The case is big news at The Ohio State University Moritz College of Law because it involves something of a law school civil war. As detailed here, Professor David Goldberger, Director of Clinical Programs at OSU, represents the prison inmates, while Ohio Solicitor Douglas Cole, who is on leave from the OSU faculty, will represent the State of Ohio in the Supreme Court.

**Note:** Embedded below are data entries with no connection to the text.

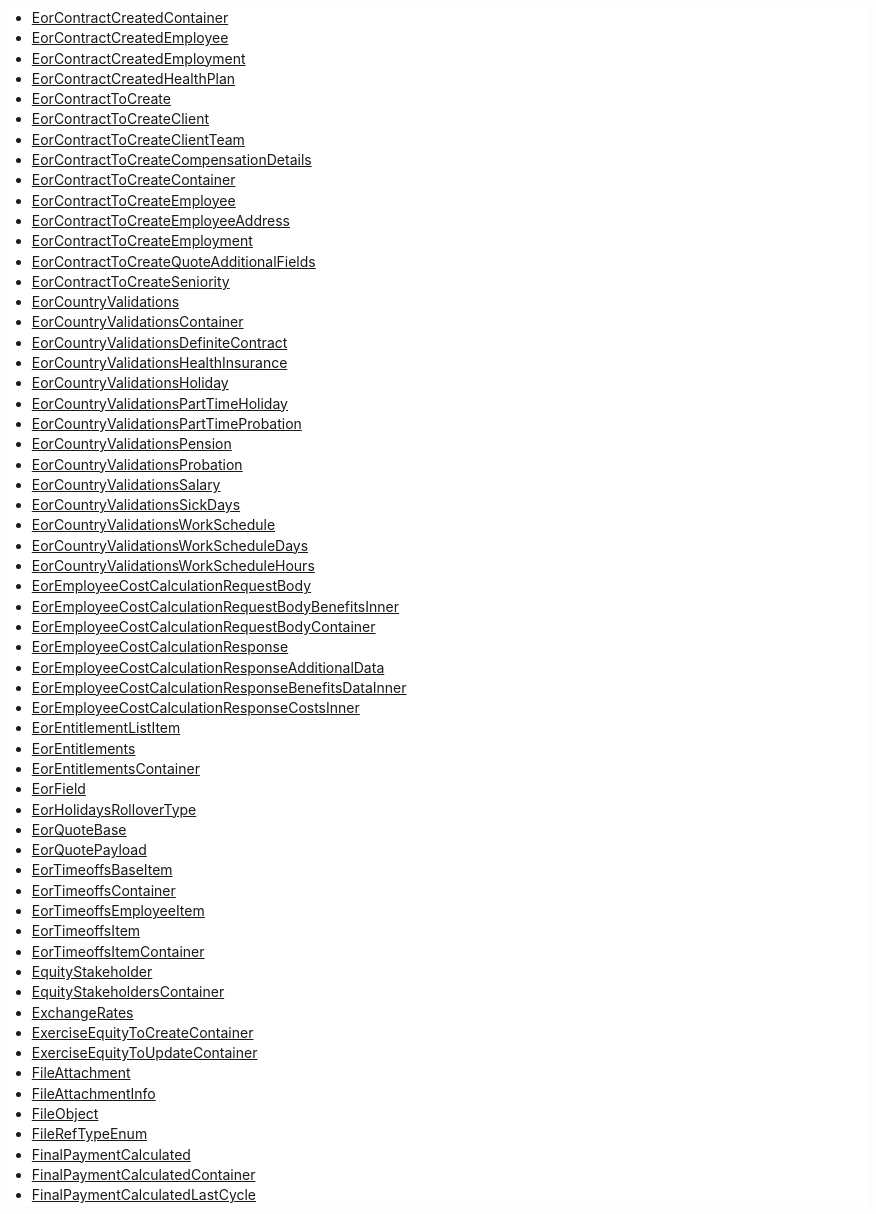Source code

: - [EorContractCreatedContainer](docs/EorContractCreatedContainer.md)
 - [EorContractCreatedEmployee](docs/EorContractCreatedEmployee.md)
 - [EorContractCreatedEmployment](docs/EorContractCreatedEmployment.md)
 - [EorContractCreatedHealthPlan](docs/EorContractCreatedHealthPlan.md)
 - [EorContractToCreate](docs/EorContractToCreate.md)
 - [EorContractToCreateClient](docs/EorContractToCreateClient.md)
 - [EorContractToCreateClientTeam](docs/EorContractToCreateClientTeam.md)
 - [EorContractToCreateCompensationDetails](docs/EorContractToCreateCompensationDetails.md)
 - [EorContractToCreateContainer](docs/EorContractToCreateContainer.md)
 - [EorContractToCreateEmployee](docs/EorContractToCreateEmployee.md)
 - [EorContractToCreateEmployeeAddress](docs/EorContractToCreateEmployeeAddress.md)
 - [EorContractToCreateEmployment](docs/EorContractToCreateEmployment.md)
 - [EorContractToCreateQuoteAdditionalFields](docs/EorContractToCreateQuoteAdditionalFields.md)
 - [EorContractToCreateSeniority](docs/EorContractToCreateSeniority.md)
 - [EorCountryValidations](docs/EorCountryValidations.md)
 - [EorCountryValidationsContainer](docs/EorCountryValidationsContainer.md)
 - [EorCountryValidationsDefiniteContract](docs/EorCountryValidationsDefiniteContract.md)
 - [EorCountryValidationsHealthInsurance](docs/EorCountryValidationsHealthInsurance.md)
 - [EorCountryValidationsHoliday](docs/EorCountryValidationsHoliday.md)
 - [EorCountryValidationsPartTimeHoliday](docs/EorCountryValidationsPartTimeHoliday.md)
 - [EorCountryValidationsPartTimeProbation](docs/EorCountryValidationsPartTimeProbation.md)
 - [EorCountryValidationsPension](docs/EorCountryValidationsPension.md)
 - [EorCountryValidationsProbation](docs/EorCountryValidationsProbation.md)
 - [EorCountryValidationsSalary](docs/EorCountryValidationsSalary.md)
 - [EorCountryValidationsSickDays](docs/EorCountryValidationsSickDays.md)
 - [EorCountryValidationsWorkSchedule](docs/EorCountryValidationsWorkSchedule.md)
 - [EorCountryValidationsWorkScheduleDays](docs/EorCountryValidationsWorkScheduleDays.md)
 - [EorCountryValidationsWorkScheduleHours](docs/EorCountryValidationsWorkScheduleHours.md)
 - [EorEmployeeCostCalculationRequestBody](docs/EorEmployeeCostCalculationRequestBody.md)
 - [EorEmployeeCostCalculationRequestBodyBenefitsInner](docs/EorEmployeeCostCalculationRequestBodyBenefitsInner.md)
 - [EorEmployeeCostCalculationRequestBodyContainer](docs/EorEmployeeCostCalculationRequestBodyContainer.md)
 - [EorEmployeeCostCalculationResponse](docs/EorEmployeeCostCalculationResponse.md)
 - [EorEmployeeCostCalculationResponseAdditionalData](docs/EorEmployeeCostCalculationResponseAdditionalData.md)
 - [EorEmployeeCostCalculationResponseBenefitsDataInner](docs/EorEmployeeCostCalculationResponseBenefitsDataInner.md)
 - [EorEmployeeCostCalculationResponseCostsInner](docs/EorEmployeeCostCalculationResponseCostsInner.md)
 - [EorEntitlementListItem](docs/EorEntitlementListItem.md)
 - [EorEntitlements](docs/EorEntitlements.md)
 - [EorEntitlementsContainer](docs/EorEntitlementsContainer.md)
 - [EorField](docs/EorField.md)
 - [EorHolidaysRolloverType](docs/EorHolidaysRolloverType.md)
 - [EorQuoteBase](docs/EorQuoteBase.md)
 - [EorQuotePayload](docs/EorQuotePayload.md)
 - [EorTimeoffsBaseItem](docs/EorTimeoffsBaseItem.md)
 - [EorTimeoffsContainer](docs/EorTimeoffsContainer.md)
 - [EorTimeoffsEmployeeItem](docs/EorTimeoffsEmployeeItem.md)
 - [EorTimeoffsItem](docs/EorTimeoffsItem.md)
 - [EorTimeoffsItemContainer](docs/EorTimeoffsItemContainer.md)
 - [EquityStakeholder](docs/EquityStakeholder.md)
 - [EquityStakeholdersContainer](docs/EquityStakeholdersContainer.md)
 - [ExchangeRates](docs/ExchangeRates.md)
 - [ExerciseEquityToCreateContainer](docs/ExerciseEquityToCreateContainer.md)
 - [ExerciseEquityToUpdateContainer](docs/ExerciseEquityToUpdateContainer.md)
 - [FileAttachment](docs/FileAttachment.md)
 - [FileAttachmentInfo](docs/FileAttachmentInfo.md)
 - [FileObject](docs/FileObject.md)
 - [FileRefTypeEnum](docs/FileRefTypeEnum.md)
 - [FinalPaymentCalculated](docs/FinalPaymentCalculated.md)
 - [FinalPaymentCalculatedContainer](docs/FinalPaymentCalculatedContainer.md)
 - [FinalPaymentCalculatedLastCycle](docs/FinalPaymentCalculatedLastCycle.md)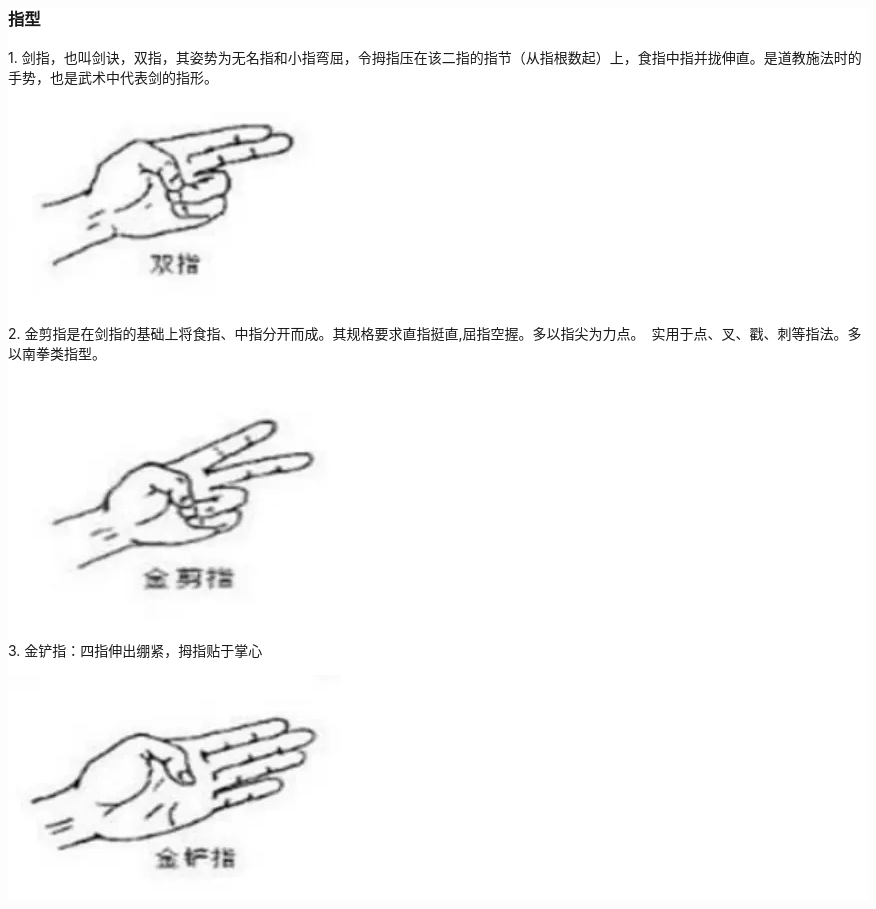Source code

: 
### 指型

1. 剑指，也叫剑诀，双指，其姿势为无名指和小指弯屈，令拇指压在该二指的指节（从指根数起）上，食指中指并拢伸直。是道教施法时的手势，也是武术中代表剑的指形。


![剑指](../Assets/xia/gou/01_jianzhi.png)



2. 金剪指是在剑指的基础上将食指、中指分开而成。其规格要求直指挺直,屈指空握。多以指尖为力点。 实用于点、叉、戳、刺等指法。多以南拳类指型。


![金剪指](../Assets/xia/gou/02_jinjianzhi.png)



3. 金铲指：四指伸出绷紧，拇指贴于掌心


![金铲指](../Assets/xia/gou/03_jinchanzhi.png)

Though many will be watching this case for its broader implications for church-state relations, I find the case interesting against the backdrop of recent developments in church-prison relations. As detailed in interesting articles here and here, Florida has been experimenting with “faith-based” prisons, which house inmates who have chosen to take part in rehabilitation programs run by volunteers from religious groups. Though the constitutionality and efficacy of “faith-based” prisons are not without dispute, less-than-stellar recidivism data from other prison programming makes me at least “agnostic” about experimenting with faith-based approaches to criminal rehabilitation. Though Cutter may not directly impact the faith-based prison movement, the law and policy of religious involvement in corrections will likely be an issue of on-going concern for quite some time.